Alaska Adjacent Zone Safe Oil Transport and Revenue Sharing Act - Amends the Outer Continental Shelf Lands Act (OCSLA) to direct the Secretary of the Interior to: (1) require oil produced from federal leases in certain Arctic waters, except in preproduction phases (including explorations),

Official Summary

Alaska Adjacent Zone Safe Oil Transport and Revenue Sharing Act - Amends the Outer Continental Shelf Lands Act (OCSLA) to direct the Secretary of the Interior to:
(1) require oil produced from federal leases in certain Arctic waters, except in preproduction phases (including explorations), to be transported by pipeline to onshore facilities; and
(2) provide for, and issue appropriate permits for, the transportation of oil from such leases in preproduction phases (including exploration) by means other than pipeline.

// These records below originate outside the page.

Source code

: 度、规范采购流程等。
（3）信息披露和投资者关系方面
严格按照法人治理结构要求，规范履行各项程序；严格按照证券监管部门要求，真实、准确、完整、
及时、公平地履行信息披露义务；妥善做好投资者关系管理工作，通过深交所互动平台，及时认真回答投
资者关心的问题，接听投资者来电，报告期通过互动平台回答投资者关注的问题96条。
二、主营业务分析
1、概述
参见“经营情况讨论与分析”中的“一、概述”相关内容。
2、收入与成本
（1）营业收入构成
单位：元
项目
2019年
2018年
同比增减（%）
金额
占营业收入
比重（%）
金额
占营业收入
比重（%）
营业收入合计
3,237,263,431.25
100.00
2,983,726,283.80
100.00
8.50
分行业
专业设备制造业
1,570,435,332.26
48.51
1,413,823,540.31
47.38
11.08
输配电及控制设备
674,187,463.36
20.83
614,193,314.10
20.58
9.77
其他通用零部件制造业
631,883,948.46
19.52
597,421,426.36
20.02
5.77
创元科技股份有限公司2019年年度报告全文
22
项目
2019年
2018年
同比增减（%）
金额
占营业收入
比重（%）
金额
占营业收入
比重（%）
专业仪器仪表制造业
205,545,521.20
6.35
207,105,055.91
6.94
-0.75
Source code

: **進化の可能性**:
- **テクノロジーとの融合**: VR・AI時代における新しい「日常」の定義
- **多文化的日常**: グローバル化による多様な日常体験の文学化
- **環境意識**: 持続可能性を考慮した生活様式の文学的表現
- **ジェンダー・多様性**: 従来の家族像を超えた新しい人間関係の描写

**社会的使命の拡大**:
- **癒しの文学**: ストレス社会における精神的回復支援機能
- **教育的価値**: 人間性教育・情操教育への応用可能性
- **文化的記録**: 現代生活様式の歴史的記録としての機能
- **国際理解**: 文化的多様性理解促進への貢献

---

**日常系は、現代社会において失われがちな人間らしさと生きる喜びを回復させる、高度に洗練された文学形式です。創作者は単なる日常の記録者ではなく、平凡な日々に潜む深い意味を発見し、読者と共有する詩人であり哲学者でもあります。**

Requires that the state of Alaska receive 37.5% of all revenues derived from all rentals, royalties, bonus bids and other sums payable to the United States from energy development in any area of the Alaska Adjacent Zone, including from all sources of renewable energy leased, developed, or produced in such Zone. Sets forth an allocation scheme under which the Secretary of the Interior is directed to pay:
(1) 25% of any allocable state share directly to coastal political subdivisions,
(2) 25% of any allocable state share to certain Regional Corporations, and
(3) 10% of any allocable state share directly to Indian tribes. Instructs the Secretary to distribute:
(1) 15% of certain federal royalty revenues into a specified land and water conservation fund to provide financial assistance to states, and
(2) 7.5% of certain federal royalty revenues into direct federal deficit reduction. Amends the Internal Revenue Code to impose an excise tax on bitumen transported into the United States.